Extracted material Start Marker
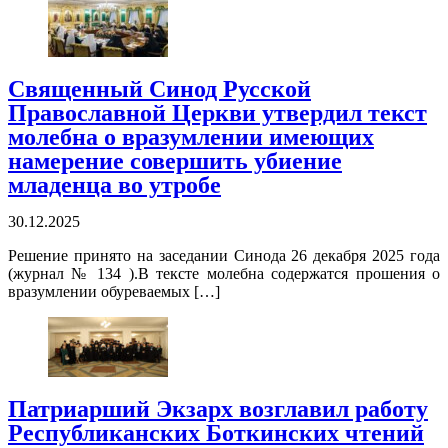
Священный Синод Русской
Православной Церкви утвердил текст
молебна о вразумлении имеющих
намерение совершить убиение
младенца во утробе
30.12.2025
Решение принято на заседании Синода 26 декабря 2025 года
(журнал № 134 ).В тексте молебна содержатся прошения о
вразумлении обуреваемых […]
Патриарший Экзарх возглавил работу
Республиканских Боткинских чтений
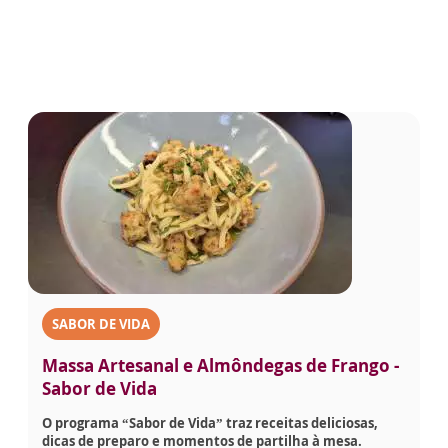
SABOR DE VIDA
Massa Artesanal e Almôndegas de Frango -
Sabor de Vida
O programa “Sabor de Vida” traz receitas deliciosas,
dicas de preparo e momentos de partilha à mesa.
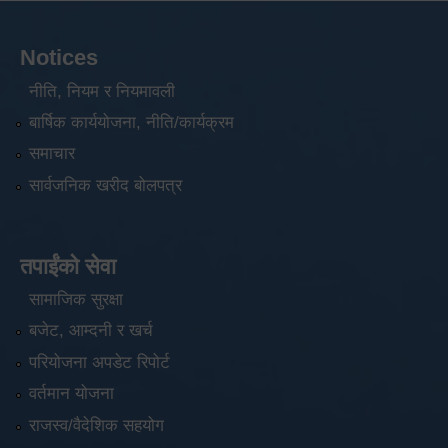
Notices
नीति, नियम र नियमावली
बार्षिक कार्ययोजना, नीति/कार्यक्रम
समाचार
सार्वजनिक खरीद बोलपत्र
तपाईंको सेवा
सामाजिक सुरक्षा
बजेट, आम्दनी र खर्च
परियोजना अपडेट रिपोर्ट
वर्तमान योजना
राजस्व/वैदेशिक सहयोग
Extracted material End Marker
■ **Task**:
Put each line of text read from the pages in the data above into a numbered list, leaving out blank lines and the pictures.

■ **Worked solution**:
1. Священный Синод Русской
2. Православной Церкви утвердил текст
3. молебна о вразумлении имеющих
4. намерение совершить убиение
5. младенца во утробе
6. 30.12.2025
7. Решение принято на заседании Синода 26 декабря 2025 года
8. (журнал № 134 ).В тексте молебна содержатся прошения о
9. вразумлении обуреваемых […]
10. Патриарший Экзарх возглавил работу
11. Республиканских Боткинских чтений
12. SABOR DE VIDA
13. Massa Artesanal e Almôndegas de Frango -
14. Sabor de Vida
15. O programa “Sabor de Vida” traz receitas deliciosas,
16. dicas de preparo e momentos de partilha à mesa.
17. Notices
18. नीति, नियम र नियमावली
19. बार्षिक कार्ययोजना, नीति/कार्यक्रम
20. समाचार
21. सार्वजनिक खरीद बोलपत्र
22. तपाईंको सेवा
23. सामाजिक सुरक्षा
24. बजेट, आम्दनी र खर्च
25. परियोजना अपडेट रिपोर्ट
26. वर्तमान योजना
27. राजस्व/वैदेशिक सहयोग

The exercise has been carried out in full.